Task directions
In your copy, include every line of the listing below exactly but none of the pictures.

Materials provided

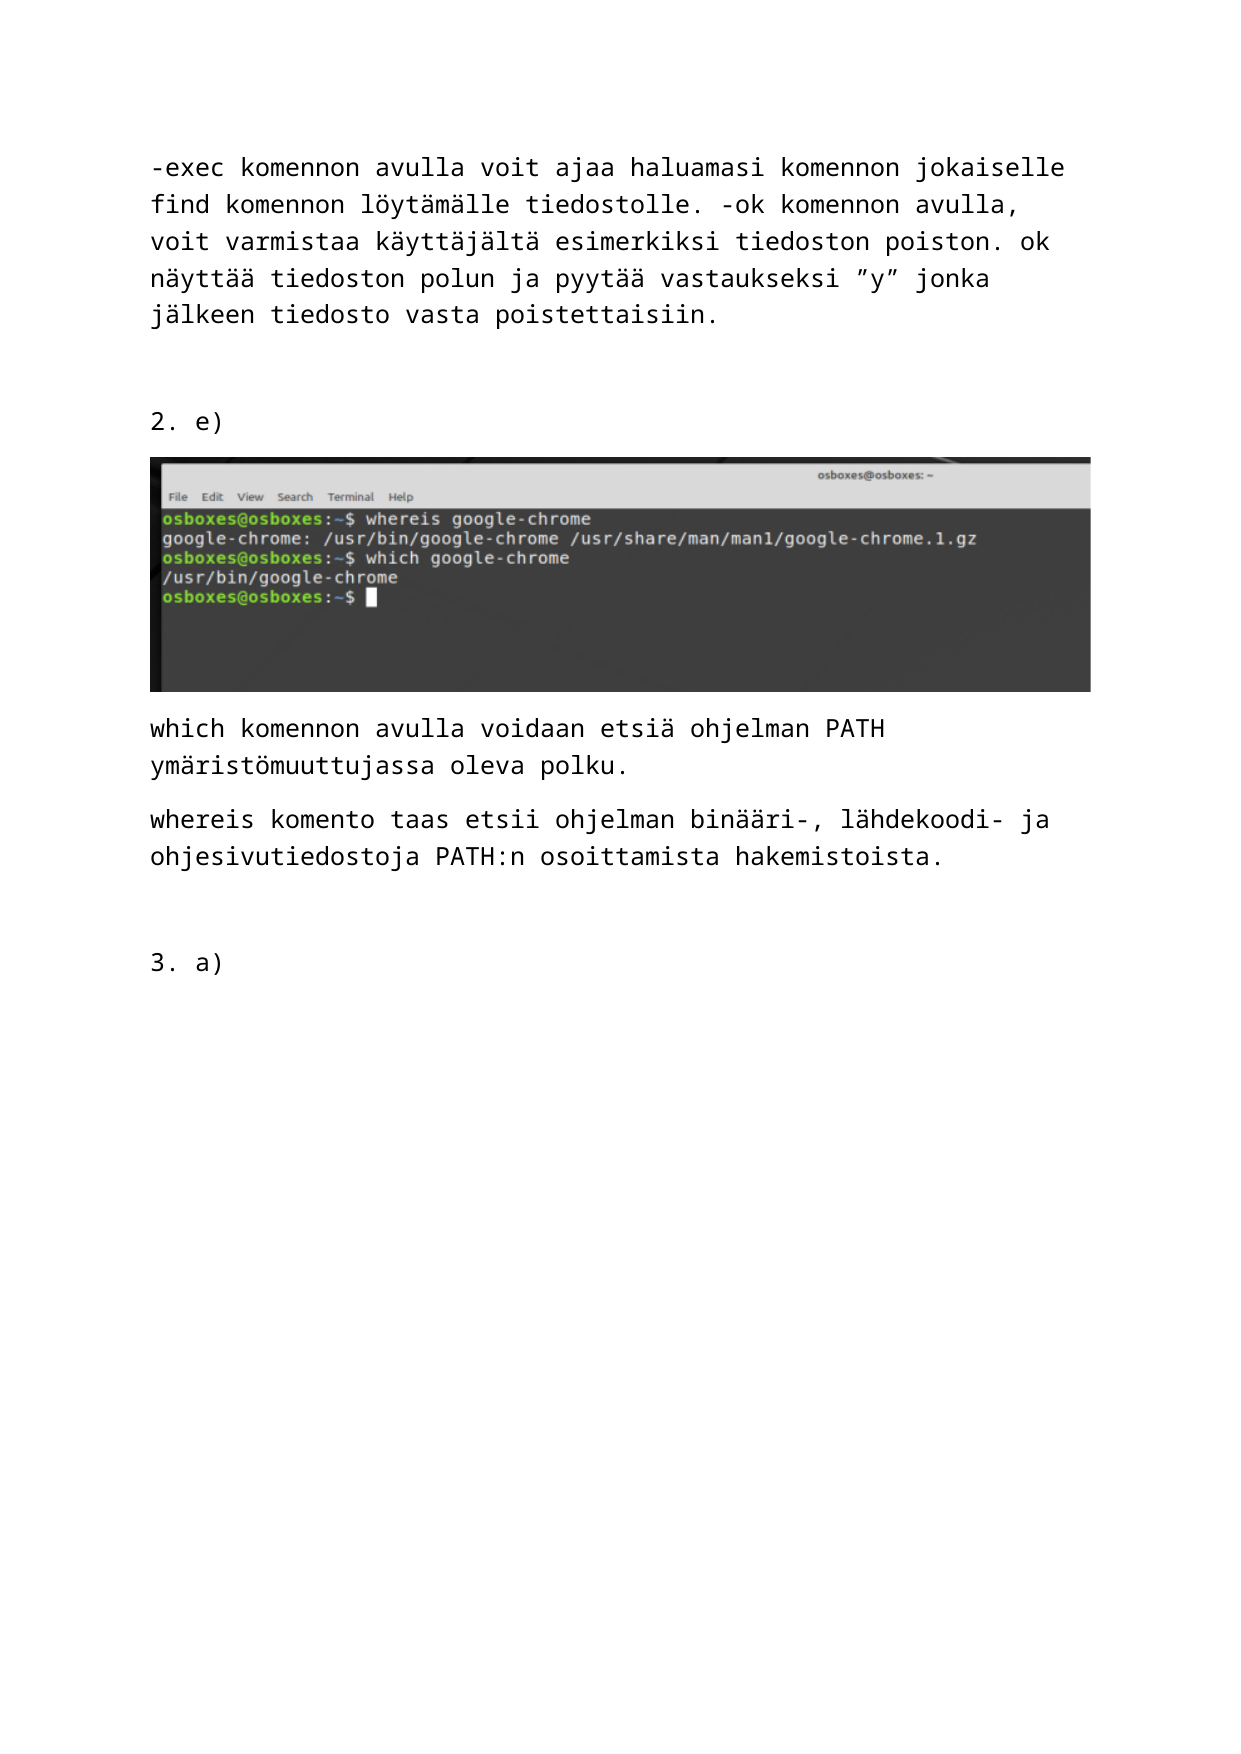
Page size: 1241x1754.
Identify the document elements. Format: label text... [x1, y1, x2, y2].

picture [150, 457, 1091, 692]
text 2. e) [150, 404, 1090, 438]
text -exec komennon avulla voit ajaa haluamasi komennon jokaiselle find komennon löytämälle tiedostolle. -ok komennon avulla, voit varmistaa käyttäjältä esimerkiksi tiedoston poiston. ok näyttää tiedoston polun ja pyytää vastaukseksi ”y” jonka jälkeen tiedosto vasta poistettaisiin. [150, 150, 1090, 331]
text which komennon avulla voidaan etsiä ohjelman PATH ymäristömuuttujassa oleva polku. [150, 711, 1090, 782]
text whereis komento taas etsii ohjelman binääri-, lähdekoodi- ja ohjesivutiedostoja PATH:n osoittamista hakemistoista. [150, 801, 1090, 872]
text 3. a) [150, 945, 1090, 979]
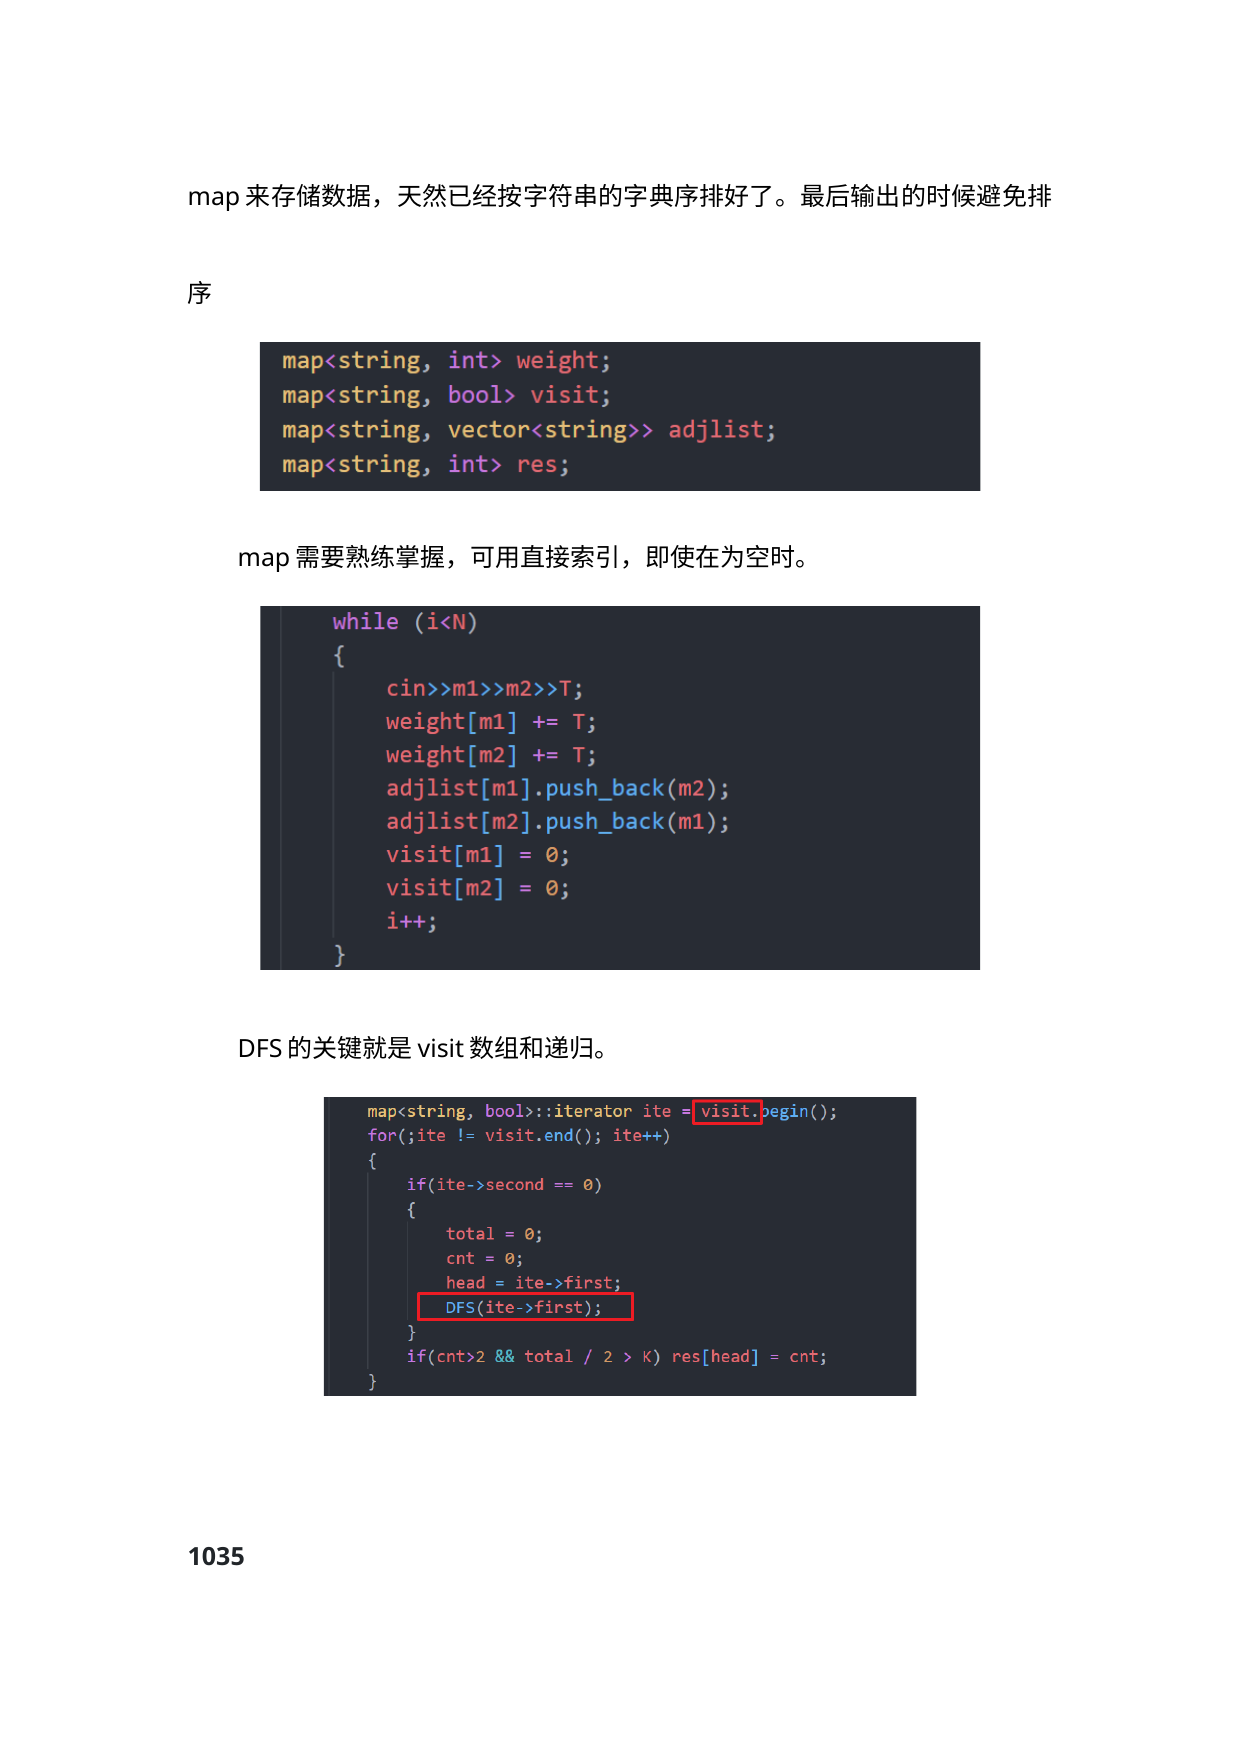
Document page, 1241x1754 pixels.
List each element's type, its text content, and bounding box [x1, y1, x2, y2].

Exercise answer
Page size: 1241x1754.
Identify the document elements. Format: label text... [x1, y1, x2, y2].

picture [150, 457, 1091, 692]
text 2. e) [150, 404, 1090, 438]
text -exec komennon avulla voit ajaa haluamasi komennon jokaiselle find komennon löytämälle tiedostolle. -ok komennon avulla, voit varmistaa käyttäjältä esimerkiksi tiedoston poiston. ok näyttää tiedoston polun ja pyytää vastaukseksi ”y” jonka jälkeen tiedosto vasta poistettaisiin. [150, 150, 1090, 331]
text which komennon avulla voidaan etsiä ohjelman PATH ymäristömuuttujassa oleva polku. [150, 711, 1090, 782]
text whereis komento taas etsii ohjelman binääri-, lähdekoodi- ja ohjesivutiedostoja PATH:n osoittamista hakemistoista. [150, 801, 1090, 872]
text 3. a) [150, 945, 1090, 979]
Document page, 1241x1754 pixels.
List each element's type, its text content, and bounding box [x1, y1, x2, y2].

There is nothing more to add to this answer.